__The problem__:
List every U.S. state that the campaign news passage below names.

__Quoted passage__:

****************************************

And giving Trump a failing grade, Biden asked, “Mr. President, where are you? Where are you? Why aren’t you working on this. We need emergency support funding for our schools and we need it now. Mr. President, that’s your job.”

Trump reelection campaign communications director Tim Murtaugh, firing back, noted that “what we didn’t hear was Joe Biden demand that [House Speaker] Nancy Pelosi pass the $105 billion the president has requested to help schools reopen safely.”

While the Bidens were holding their event in Delaware, Democratic vice presidential nominee Sen. Kamala Harris of California teamed up for a virtual dicusision with Sen. Tina Smith of Minnesota and parents in the crticially important battleground state about returning to school amid the pandemic.

And Jill Biden later in the day hosted a virtual conversation with educators, school employees and parents in North Carolina, another crucial swing state.

Ahead of his visit to Kenosha, Biden explained that he would holding "meetings with community leaders as well as business people and folks in law enforcement and to start to talk about what has to be done."

****************************************

__Provided material__:
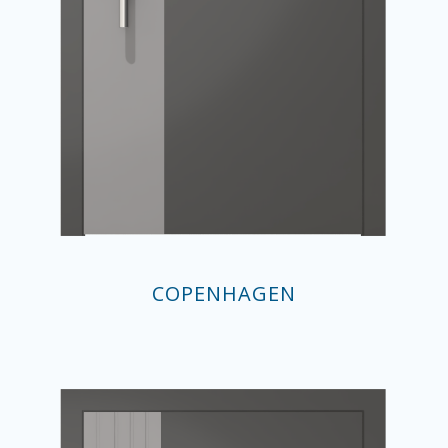
COPENHAGEN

****************************************

__Exercise response__:
Delaware, California, Minnesota, North Carolina